How accurate is the reading for GPS in iPhone's SDK?

Using iPhone's SDK GPS API, how accurate can I get? Is it within a few meters or kilometers? I'm interested in the accuracy when it is indoor. My software will only be used in door.
The best possible accuracy seems to be 9 meters. Common values (outdoor, good coverage) is 17 m, 23 m and 49 meters. With trees covering the sky you'll probably stay under a hundred meters, but hardly accurate enough for GIS or anything like that.
The API has a property or method that returns the current accuracy of the location measurement. If your goal is only to use the location if accuracy is within some limit then you should make sure that you check the returned accuracy, since the location may be only accurate to within a few thousand meters initially as its just using your location from the cell towers, and it will typically get better and better accuracy as the GPS powers up and starts getting a fix.
Most standard GPS chips (and the iphone is that) can get around 10 meters accuracy.
Best results are outside on a clear sky obviously.
The difference between GPS chips is usually how quickly they can reception and how well they can hold it. Accuracy is pretty constant except for those using WAAS sattelite (which the iphone GPS doesn't do)
Based on my own experience it's within meters.

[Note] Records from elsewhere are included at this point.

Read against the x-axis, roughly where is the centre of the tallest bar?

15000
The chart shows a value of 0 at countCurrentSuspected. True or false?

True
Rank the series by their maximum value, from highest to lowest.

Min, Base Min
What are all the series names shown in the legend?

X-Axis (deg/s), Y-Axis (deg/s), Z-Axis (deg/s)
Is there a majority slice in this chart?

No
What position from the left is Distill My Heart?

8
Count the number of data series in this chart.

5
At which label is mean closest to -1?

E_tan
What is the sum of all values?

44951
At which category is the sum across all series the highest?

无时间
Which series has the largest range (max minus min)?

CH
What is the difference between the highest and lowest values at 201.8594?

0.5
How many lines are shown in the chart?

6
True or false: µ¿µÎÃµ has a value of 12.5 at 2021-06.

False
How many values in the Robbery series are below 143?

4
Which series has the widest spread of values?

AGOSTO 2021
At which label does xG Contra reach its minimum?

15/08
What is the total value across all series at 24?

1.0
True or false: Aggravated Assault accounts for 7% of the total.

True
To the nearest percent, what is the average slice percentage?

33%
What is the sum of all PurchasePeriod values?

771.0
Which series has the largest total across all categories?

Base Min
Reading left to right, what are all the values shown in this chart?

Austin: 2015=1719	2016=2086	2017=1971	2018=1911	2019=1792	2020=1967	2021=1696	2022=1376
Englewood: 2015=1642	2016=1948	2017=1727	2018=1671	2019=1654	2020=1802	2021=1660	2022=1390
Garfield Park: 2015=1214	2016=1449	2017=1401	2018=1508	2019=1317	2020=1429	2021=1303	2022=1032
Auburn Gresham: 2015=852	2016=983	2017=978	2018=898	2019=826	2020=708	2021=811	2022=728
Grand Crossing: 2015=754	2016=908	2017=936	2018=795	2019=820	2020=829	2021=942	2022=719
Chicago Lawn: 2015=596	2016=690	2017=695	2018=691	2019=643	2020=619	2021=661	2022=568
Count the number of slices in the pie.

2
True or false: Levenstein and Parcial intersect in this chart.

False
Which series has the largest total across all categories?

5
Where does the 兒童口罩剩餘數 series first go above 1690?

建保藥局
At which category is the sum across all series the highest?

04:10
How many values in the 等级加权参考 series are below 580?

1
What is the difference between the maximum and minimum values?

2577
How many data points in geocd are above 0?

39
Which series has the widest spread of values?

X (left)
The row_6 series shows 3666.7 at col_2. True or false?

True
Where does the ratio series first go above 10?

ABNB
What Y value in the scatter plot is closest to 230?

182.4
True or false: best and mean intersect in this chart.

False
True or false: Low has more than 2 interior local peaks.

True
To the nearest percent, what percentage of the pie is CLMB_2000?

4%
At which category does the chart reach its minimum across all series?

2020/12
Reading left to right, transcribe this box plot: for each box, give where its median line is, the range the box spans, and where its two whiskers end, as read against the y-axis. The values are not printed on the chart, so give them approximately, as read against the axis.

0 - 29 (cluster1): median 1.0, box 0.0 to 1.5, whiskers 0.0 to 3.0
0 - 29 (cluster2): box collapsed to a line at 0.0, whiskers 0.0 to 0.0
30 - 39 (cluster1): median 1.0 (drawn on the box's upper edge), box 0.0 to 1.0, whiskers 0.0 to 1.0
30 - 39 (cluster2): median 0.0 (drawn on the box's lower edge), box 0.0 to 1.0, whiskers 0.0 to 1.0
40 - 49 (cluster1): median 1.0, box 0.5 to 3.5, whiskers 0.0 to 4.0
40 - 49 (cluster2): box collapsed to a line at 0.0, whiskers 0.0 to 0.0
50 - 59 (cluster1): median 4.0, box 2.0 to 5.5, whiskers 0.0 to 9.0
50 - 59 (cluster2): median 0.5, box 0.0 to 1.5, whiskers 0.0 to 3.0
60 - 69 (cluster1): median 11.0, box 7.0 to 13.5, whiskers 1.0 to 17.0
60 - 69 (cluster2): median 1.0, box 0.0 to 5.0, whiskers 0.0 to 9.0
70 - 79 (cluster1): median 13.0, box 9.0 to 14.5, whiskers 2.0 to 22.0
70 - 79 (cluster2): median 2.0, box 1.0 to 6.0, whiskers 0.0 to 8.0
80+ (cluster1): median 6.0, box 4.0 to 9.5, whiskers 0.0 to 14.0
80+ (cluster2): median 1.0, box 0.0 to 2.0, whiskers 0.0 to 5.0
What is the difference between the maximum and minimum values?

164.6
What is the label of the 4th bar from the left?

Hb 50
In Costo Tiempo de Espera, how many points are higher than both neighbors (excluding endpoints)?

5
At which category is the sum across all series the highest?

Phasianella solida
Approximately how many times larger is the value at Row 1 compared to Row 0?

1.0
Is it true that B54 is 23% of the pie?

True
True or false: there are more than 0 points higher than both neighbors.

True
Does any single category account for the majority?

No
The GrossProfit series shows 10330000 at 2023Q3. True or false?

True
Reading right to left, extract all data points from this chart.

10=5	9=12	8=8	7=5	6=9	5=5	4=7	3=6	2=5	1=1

How accurate is CLLocation accuracy?

I'd like to use reliable locations, even on an old iphone. However, many readings (particularly from cell towers) are too inaccurate. I think.
When I plot my position + accuracy radius (or look at google maps app), I notice the center of the estimated circle is generally close to my physical location. I'm guessing that if I cut the "accuracy" number in half, I'll still be in the circle 99% of the time.
I believe this is a probabilistic game - the location manager is trying to provide an estimate that's correct 99.99999% of the time, so they give a deliberately wide margin. Any thoughts/info?
The CoreLocation framework gives you the radius of the circle for every CLLocation you get using the horizontalAccuracy/verticalAccuracy properties. You can specify to the CLLocationManager a desiredAccuracy property that use these types:
kCLLocationAccuracyNearestTenMeters, kCLLocationAccuracyHundredMeters, kCLLocationAccuracyKilometer, kCLLocationAccuracyThreeKilometers;
So you get notifications when you get inside your desired range. That said, when you use the CLLocationManager the first event is given to you ASAP, and then the proceeding events are the ones that satisfy your conditions.
When you're using CoreLocation, you're getting back "answers" that get better and better. I've noticed that the "best" answer is almost always accurate to within 100m, so theoretically you could probably cut down on the "buffer" that you're normally given. The only way to really know, though, and this is what I would do, is to test test test. Find iphones and ipods from all generations and see what types of accuracies you're getting and what types of results you're getting. In a lot of ways, it depends on the type of app you're making, but if you want to deliver sensitive or important information based on where the user is, you should really wait for the framework to give you a nearly exact location.